Discovery Point Blog
Gardening with Children
Are you looking for a project to keep your children busy this summer that is both educational and exciting? Children love being hands-on and don’t mind getting a little dirty, making gardening a fun activity that enables them to experience the power of nature.
Gardening also teaches children about the importance of patience and care. This hands-on activity will also give them a better understanding of where some of their favorite foods and flowers come from.

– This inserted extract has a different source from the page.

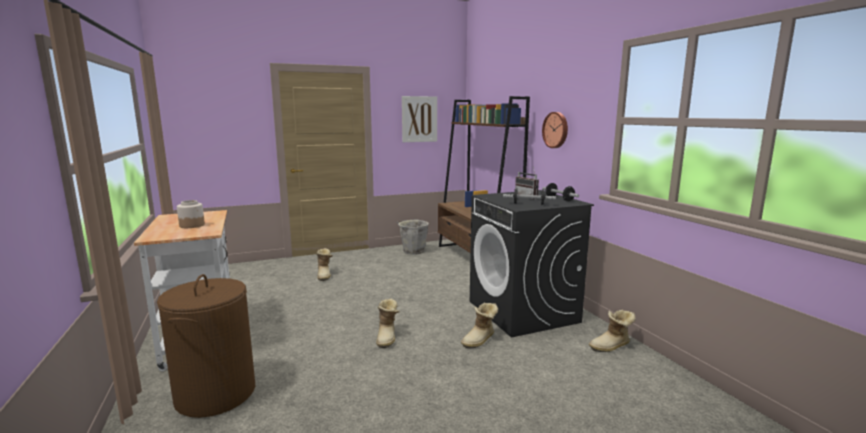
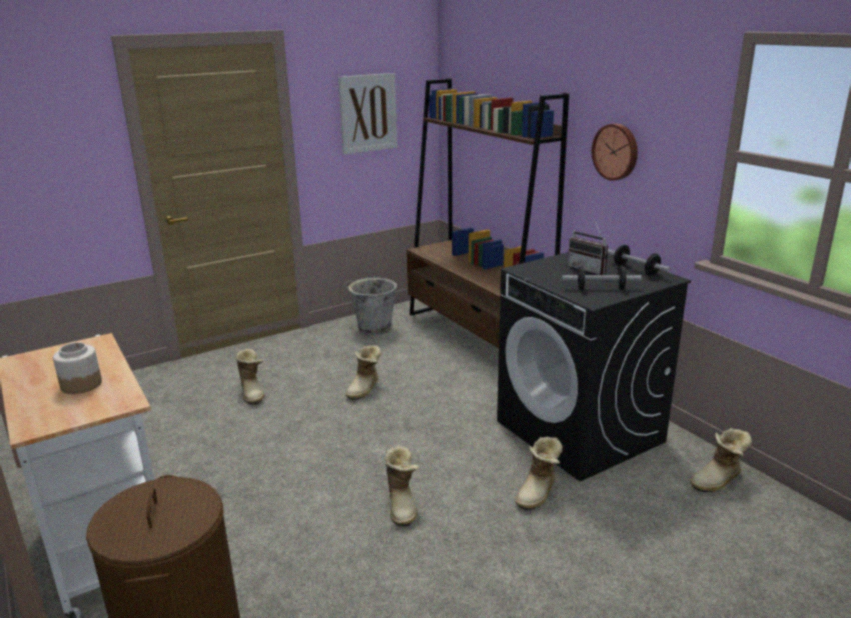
camera: 10 degrees left, 10 degrees up
(393, 279) = (365, 388): none -> boot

Of course, you might need to take a slightly different approach to gardening with your child than you would if you were gardening on your own. Depending on your child’s age, you may want them to take charge of certain tasks while leaving others for you to handle. Read on for some of our suggestions to make this activity a fun and productive way to spend the summer months.
Indoor Gardening Tips
No outdoor space? No problem! You can get your child involved in planting and sprouting even without the luxury of a yard or flowerbed. There are a number of household items that can be creatively used as indoor gardens, as well as plenty of plants that grow well indoors.
No Soil Needed
For a quick and easy introduction to gardening, start with what you have. For many growing projects, you don’t even need seeds or soil! Did you now you can actually watch plants grow from water and what would have otherwise been kitchen scraps?
Celery is really easy to grow indoors. Just take the bottom of a celery bunch and place it in a glass cup or dish that has been filled with a small amount of water. Within a couple of days, you’ll notice the growth of stalks and leaves that can then be enjoyed as part of your favorite dish. Check out these easy instructions for regrowing celery.
Sweet potatoes are also easy to grow in water. Not only are their leaves and stems edible, but they’re often used for decoration. To sprout a sweet potato, keep half of it submerged in water in a jar or glass (toothpicks can be used to prevent the top half from falling into the water). You can even plant the sprouts in a container to produce more sweet potatoes if you can find a spot where they’ll get plenty of sunlight. Get more tips for growing sweet potatoes here.
Easy Container Projects
With a bit of soil, you can grow many other plant types – both flowers and vegetables – indoors. Mason jar terrariums are particularly fashionable at the moment and are a great way for your child to display their tiny gardens. Cans, eggshells, juice boxes, and certain toys (such as toy trucks) can also be made into fun makeshift containers and raised beds.
Find ideas for starting and caring for container gardens here.
Outdoor Gardening Tips
If you have plenty of outdoor space to work with, getting your child involved in gardening outdoors is an excellent physical activity that also stimulates creativity. If possible, give your child their own garden beds so they can really take ownership of the process.
This can be a very small area or even a repurposed sandbox. Just make sure it has plenty of quality soil and light. After all, you want to set your child up to be able to enjoy the fruits of their labor.
Choose Your Tools Wisely
While plastic child-sized gardening tools are popular toys, they’re mainly meant for imaginary gardens. The last thing you want is your child’s tool to break while they’re digging in the soil, as this will only lead to frustration.
Spend some time locating solid tools that will fit your child’s hands and make them feel like they’re really making a difference, not simply playing along. We also recommend getting your child their own gardening gloves, an apron, and an outdoor hat to protect them from the sun.
Starting from seeds, rather than purchasing seedlings, will help your child understand the full process of growing a plant. When the tiniest sprouts start shooting up from the soil, it will truly be like magic! You may want to begin this process indoors (see above) and then transplant the seedlings to the outdoor garden once they’ve matured.
Appreciate the Harvest
Give your child the chance to appreciate and enjoy the bounty they’ve produced, no matter how small it is. If they’ve grown flowers, suggest that they place a few in a vase on the dinner table so everyone can enjoy them. Or, they can press and dry some of the petals as a souvenir of an exciting summer. If edible products are the result of their gardening efforts, ensure they are able to participate in preparing and serving their crops, even if there’s only a bite or two for each family member.
Looking for more ideas? There are plenty of online resources directed at promoting children’s education through gardening. Sisters Grimm is a great place to start. Kidsgardening.org is a great gardening resource, as well. With a little bit of creativity and patience, you can help open up a whole new world to your child that leads to an increased appreciation of the beauty that nature has to offer.